En general, se hace referencia a un sitio web especializado en donde se puede consultar la información sobre cuáles son las monedas digitales que se negocian en el mercado, que se denomina CoinMarketCap.

En cuanto a la estructura de las criptomonedas, el arquetipo de descentralización máxima es Bitcoin. Sin embargo, dada la evolución y diversidad de criptomonedas, no todas cuentan con el mismo grado de descentralización. Mencionamos, a modo ilustrativo, el caso de Ripple, creada por Ripple labs, una compañía que maneja de forma exclusiva el código y suministro de la moneda digital.
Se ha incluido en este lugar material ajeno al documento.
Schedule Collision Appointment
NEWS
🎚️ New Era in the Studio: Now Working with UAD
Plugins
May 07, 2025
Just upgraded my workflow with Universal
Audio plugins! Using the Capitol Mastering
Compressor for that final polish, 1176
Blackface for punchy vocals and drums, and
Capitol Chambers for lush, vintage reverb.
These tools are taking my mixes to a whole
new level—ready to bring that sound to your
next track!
Esta moneda digital (ripple) tiene más bien las características de una red de pago, por cuanto se enfoca en el desarrollo de pagos internacionales sin bancos intermediarios. Es uno de los verticales o característica de un producto del mundo fintech. Cuenta con una red propia denominada “Ripplenet”. Desde el 2015 varios bancos (como el Santander, el unicredit, el UBS, la Royal Bank of Canada) aceptan el protocolo Ripple para enviar y recibir transacciones. Por eso hay algunos que no la consideran una verdadera criptomoneda. Los que defienden la moneda aseguran que no está centralizada. Aun así, presenta un mayor grado de concentración en comparación con la descentralización de criptomonedas como bitcoin o ether.